● DIRECTIONS
Determine how many lines in the records below contain "deze", then state that number alone.

(Transcribed page contents)
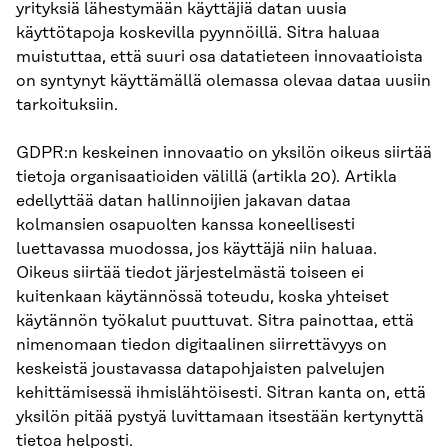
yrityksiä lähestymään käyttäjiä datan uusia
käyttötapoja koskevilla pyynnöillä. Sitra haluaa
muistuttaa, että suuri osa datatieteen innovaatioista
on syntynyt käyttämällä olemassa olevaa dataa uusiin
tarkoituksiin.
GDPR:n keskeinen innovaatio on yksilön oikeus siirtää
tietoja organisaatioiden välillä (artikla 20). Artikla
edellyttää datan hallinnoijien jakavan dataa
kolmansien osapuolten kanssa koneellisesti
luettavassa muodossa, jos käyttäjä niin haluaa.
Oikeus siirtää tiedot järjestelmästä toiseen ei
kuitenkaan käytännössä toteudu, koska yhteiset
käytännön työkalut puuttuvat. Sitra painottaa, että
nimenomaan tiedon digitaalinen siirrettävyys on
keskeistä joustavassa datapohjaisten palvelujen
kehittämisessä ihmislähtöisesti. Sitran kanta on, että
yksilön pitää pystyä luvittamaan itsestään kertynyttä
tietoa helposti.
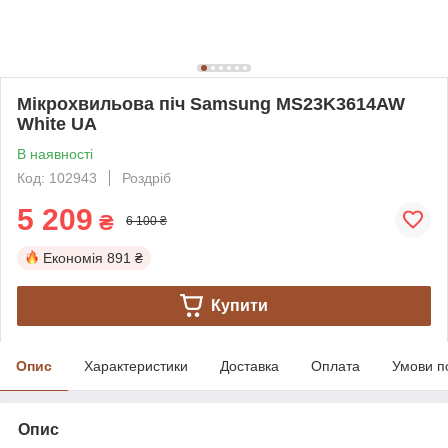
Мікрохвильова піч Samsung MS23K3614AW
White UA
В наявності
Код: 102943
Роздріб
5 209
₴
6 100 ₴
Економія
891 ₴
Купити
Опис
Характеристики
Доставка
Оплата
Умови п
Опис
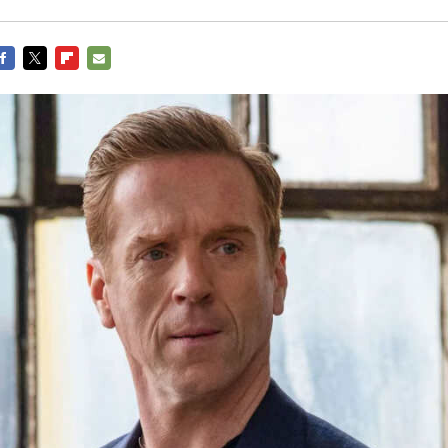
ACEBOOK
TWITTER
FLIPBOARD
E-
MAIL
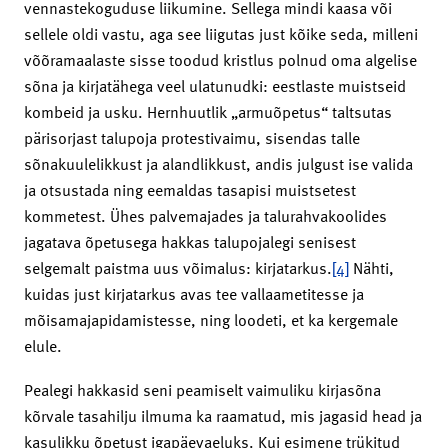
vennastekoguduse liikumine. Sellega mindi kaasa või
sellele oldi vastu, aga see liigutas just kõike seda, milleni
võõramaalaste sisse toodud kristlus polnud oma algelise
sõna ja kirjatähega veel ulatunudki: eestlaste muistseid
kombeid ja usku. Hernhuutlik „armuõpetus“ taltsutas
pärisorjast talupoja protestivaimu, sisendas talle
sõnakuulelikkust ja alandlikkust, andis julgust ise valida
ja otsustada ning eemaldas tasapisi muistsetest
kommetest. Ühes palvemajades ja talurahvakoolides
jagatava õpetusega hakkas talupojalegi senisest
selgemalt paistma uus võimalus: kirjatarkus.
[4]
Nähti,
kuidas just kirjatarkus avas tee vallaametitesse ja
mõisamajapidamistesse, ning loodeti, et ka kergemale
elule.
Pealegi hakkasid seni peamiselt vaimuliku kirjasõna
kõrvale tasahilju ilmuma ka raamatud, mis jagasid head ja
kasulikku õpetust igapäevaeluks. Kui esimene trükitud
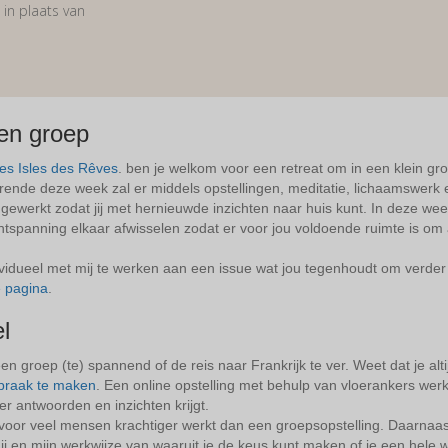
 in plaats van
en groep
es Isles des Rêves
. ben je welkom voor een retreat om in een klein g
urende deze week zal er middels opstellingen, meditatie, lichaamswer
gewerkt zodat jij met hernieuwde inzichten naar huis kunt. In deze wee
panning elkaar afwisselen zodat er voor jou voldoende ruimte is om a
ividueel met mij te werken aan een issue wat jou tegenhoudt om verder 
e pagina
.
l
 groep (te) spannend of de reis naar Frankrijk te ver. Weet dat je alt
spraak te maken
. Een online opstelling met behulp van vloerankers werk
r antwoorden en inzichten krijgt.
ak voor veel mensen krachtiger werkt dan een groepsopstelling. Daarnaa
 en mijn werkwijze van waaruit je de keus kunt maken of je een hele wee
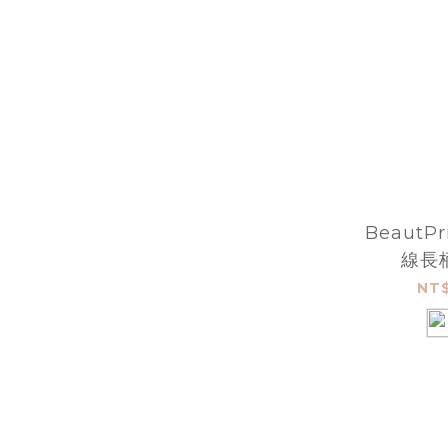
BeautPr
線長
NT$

● EXPECTED ANSWER
2